Schloss Liebegg, a medieval castle built in the 13th century, is located atop of a wooded hill near the Swiss village of Gränichen. The stately building hosts a unique museum dedicated to all kind of spiritual movements, occult circles, religious groups, and mystic leaders connected to witches and witchcraft—and, of course, their numerous enemies throughout history.
The Hexenmuseum Schweiz (Witchcraft Museum Switzerland) is founded and directed by Wicca Meier-Spring, a modern witchcraft practitioner who aims to tackle the prejudices that witches still face in today’s society. Spanning all continents, witches and witchcraft have been a part of many cultures and civilizations from antiquity to today. From ancient Egyptian dynasties through the rites of American First Nations to New Age movements and beloved fantasy stories, the museum offers a comparative perspective on this multifaceted phenomenon.
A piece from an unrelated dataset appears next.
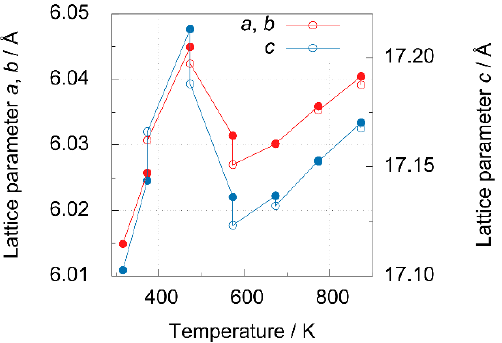
Figure 4. Lattice parameters a , b , and c of Ba 2 In 1.8 Cr 0.2 O 5.3 (H 2 O) x determined by Rietveld refinements based on neutron diffraction data; filled points represent the first measurement, and open points the second measurement at the target temperature, ± σ within dot size. The measurements were taken in dynamic vacuum ( p min ≥ 1 × 10 − 3 mbar).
The exhibition spans several rooms that display a vast collection of curious objects related to folk medicine, folk art, alchemy, astrology, anthropology, archeology, local Swiss traditions, religions, and occultism. There is an herb garden, a divination room, a library, and many other carefully curated exhibits. A large part of the exhibition also commemorates the roughly 10,000 men, women, and children who were murdered during the terrible witch hunts and witch trials all over Switzerland between the 13th and 18th centuries. But this museum is unique in that it looks at how that tragic time impacted modern society and the way witchcraft is viewed today.